Rekayasa Panitia Hari Santri, menghilangkan jenggot Hadratus Syaikh KH Hasyim Asy’ari

Kemarin, Kamis 22 Oktober 2015, kabarnya pemerintah menetapkan sebagai Hari Santri. Penetapan ini konon, karena waktu kampanye pilpres, tim sukses capres Jokowi menjanjikan akan memberikan Hari Santri.

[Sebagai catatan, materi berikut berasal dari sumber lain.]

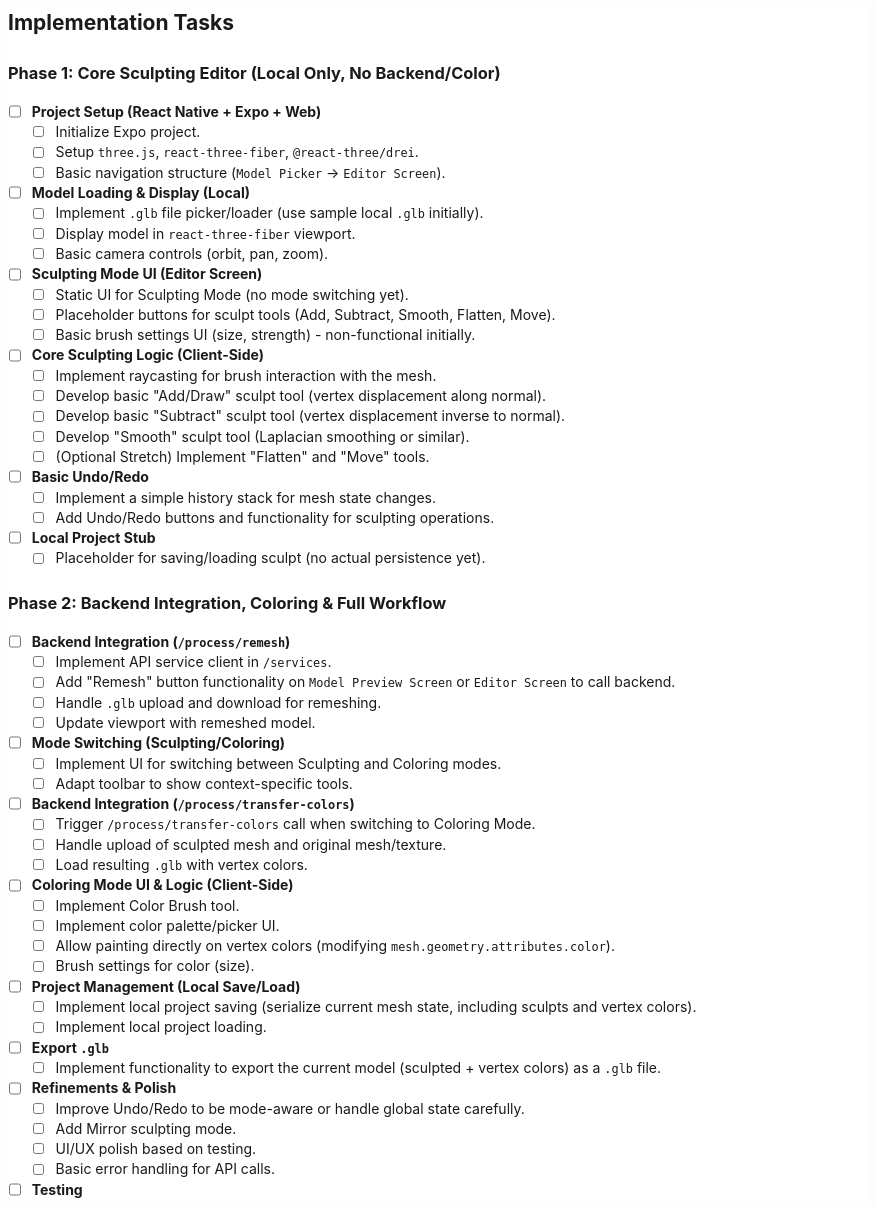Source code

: 
## Implementation Tasks

### Phase 1: Core Sculpting Editor (Local Only, No Backend/Color)

- [ ] **Project Setup (React Native + Expo + Web)**
    - [ ] Initialize Expo project.
    - [ ] Setup `three.js`, `react-three-fiber`, `@react-three/drei`.
    - [ ] Basic navigation structure (`Model Picker` -> `Editor Screen`).
- [ ] **Model Loading & Display (Local)**
    - [ ] Implement `.glb` file picker/loader (use sample local `.glb` initially).
    - [ ] Display model in `react-three-fiber` viewport.
    - [ ] Basic camera controls (orbit, pan, zoom).
- [ ] **Sculpting Mode UI (Editor Screen)**
    - [ ] Static UI for Sculpting Mode (no mode switching yet).
    - [ ] Placeholder buttons for sculpt tools (Add, Subtract, Smooth, Flatten, Move).
    - [ ] Basic brush settings UI (size, strength) - non-functional initially.
- [ ] **Core Sculpting Logic (Client-Side)**
    - [ ] Implement raycasting for brush interaction with the mesh.
    - [ ] Develop basic "Add/Draw" sculpt tool (vertex displacement along normal).
    - [ ] Develop basic "Subtract" sculpt tool (vertex displacement inverse to normal).
    - [ ] Develop "Smooth" sculpt tool (Laplacian smoothing or similar).
    - [ ] (Optional Stretch) Implement "Flatten" and "Move" tools.
- [ ] **Basic Undo/Redo**
    - [ ] Implement a simple history stack for mesh state changes.
    - [ ] Add Undo/Redo buttons and functionality for sculpting operations.
- [ ] **Local Project Stub**
    - [ ] Placeholder for saving/loading sculpt (no actual persistence yet).

### Phase 2: Backend Integration, Coloring & Full Workflow

- [ ] **Backend Integration (`/process/remesh`)**
    - [ ] Implement API service client in `/services`.
    - [ ] Add "Remesh" button functionality on `Model Preview Screen` or `Editor Screen` to call backend.
    - [ ] Handle `.glb` upload and download for remeshing.
    - [ ] Update viewport with remeshed model.
- [ ] **Mode Switching (Sculpting/Coloring)**
    - [ ] Implement UI for switching between Sculpting and Coloring modes.
    - [ ] Adapt toolbar to show context-specific tools.
- [ ] **Backend Integration (`/process/transfer-colors`)**
    - [ ] Trigger `/process/transfer-colors` call when switching to Coloring Mode.
    - [ ] Handle upload of sculpted mesh and original mesh/texture.
    - [ ] Load resulting `.glb` with vertex colors.
- [ ] **Coloring Mode UI & Logic (Client-Side)**
    - [ ] Implement Color Brush tool.
    - [ ] Implement color palette/picker UI.
    - [ ] Allow painting directly on vertex colors (modifying `mesh.geometry.attributes.color`).
    - [ ] Brush settings for color (size).
- [ ] **Project Management (Local Save/Load)**
    - [ ] Implement local project saving (serialize current mesh state, including sculpts and vertex colors).
    - [ ] Implement local project loading.
- [ ] **Export `.glb`**
    - [ ] Implement functionality to export the current model (sculpted + vertex colors) as a `.glb` file.
- [ ] **Refinements & Polish**
    - [ ] Improve Undo/Redo to be mode-aware or handle global state carefully.
    - [ ] Add Mirror sculpting mode.
    - [ ] UI/UX polish based on testing.
    - [ ] Basic error handling for API calls.
- [ ] **Testing**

Saya sendiri yang tumbuh besar di lingkungan Nahdhiyin, dan bisa disebut santri, tidak terlalu tertarik dengan euphoria Hari Santri ini. Entah untuk apa Hari Santri ini. Apa manfaatnya? Saya tidak melihatnya.
Yang saya lihat adalah, Hari Santri ini adalah janji kampanye untuk menarik simpati Nahdhiyin agar berbondong-bondong memilih Jokowi ketika itu. Itu saja. Tidak lebih.
Jadi ini memang bermuatan politik.

Secara esensial dan manfaat, saya melihat masih jauh panggang dari api. Pertanyaan-pertanyaan terkait hal ini misalnya:
– Apakah kalau ada Hari Santri ini tidak terjadi lagi diskriminasi terhadap muslimah yang mau berjilbab dalam bekerja?
– Apakah kalau ada Hari Santri ini para perusuh yang membakar masjid di Tolikara diproses hukum dengan adil dan serius?
– Apakah kalau ada Hari Santri tidak ada lagi intimidasi-intimidasi terhadap aktivitas dakwah Islam?
– Apakah kalau ada Hari Santri Majelis Rasulullah yang terbiasa melakukan kegiatan dzikir akbar di Monas mendapatkan ijin dari gubernur DKI yang kafir itu?
– Apakah kalau ada Hari Santri maka presiden akan mengintstruksikan Kapolri dan Panglima TNI untuk menangkap para pembakar lahan/hutan yang mengakibatkan bencana asap?
Dan banyak lagi pertanyaan lainnya.

Namun kita melihat fakta yang ada bahwa :
– Masih banyak terjadi tindakan diskriminasi di beberapa kantor/perusahaan terhadap muslimah yang bekerja dan memakai jilbab. Ini fakta. Silakan baca disini atau disini. Jika mau googling, masih banyak diskriminasi terhadap muslimah.
– Majelis Rasulullah, yang biasa menggelar acara Dzikir Akbar di silang Monas, tahun ini tidak dapat menyelenggarakan acara serupa karena tidak dapat ijin dari gubernur DKI. Bahkan Gubernur DKI malah menuduh EO Majelis Rasulullah menjual lapak kepada para PKL. Link tudingan Ahok ada disinidisini dan disini.
– Sampai hari ini, pemerintah tidak terlihat secara serius menangani daerah bencana kabut asap. Jika untuk pertandingan piala presiden saja Jakarta ditetapkan SIAGA SATU, maka tidak untuk daerah bencana kabut asap. Tidak ada SIAGA SATU untuk warga korban kabut asap.

Dan fakta paling menyedihkan adalah, justru di arena peringatan Hari Santri. Bagaimana tidak? Panitia peringatan Hari Santri telah secara sengaja melakukan pelecehan terhadap poster Hadratus Syaikh KH. Hasyim Asy’ari, Pendiri NU dan Pahlawan Nasional yang terkenal dengan Resolusi Jihad-nya.

Karena kedengkian, maka poster Mbah Hasyim yang berjenggotpun direkayasa dengan menghilangkan jenggotnya. Betapa KURANG ADABnya orang-orang itu. Tidak ada hormat dan tidak punya akhlaq terhadap ‘Ulama.
Maka dengan ini saya mengutuk orang yang dengan sengaja merekayasa poster Mbah KH. Hasyim dengan menghilangkan jenggotnya. Semoga Allah membalas makar mereka itu.

Jika begitu keadaannya, untuk apa Hari Santri?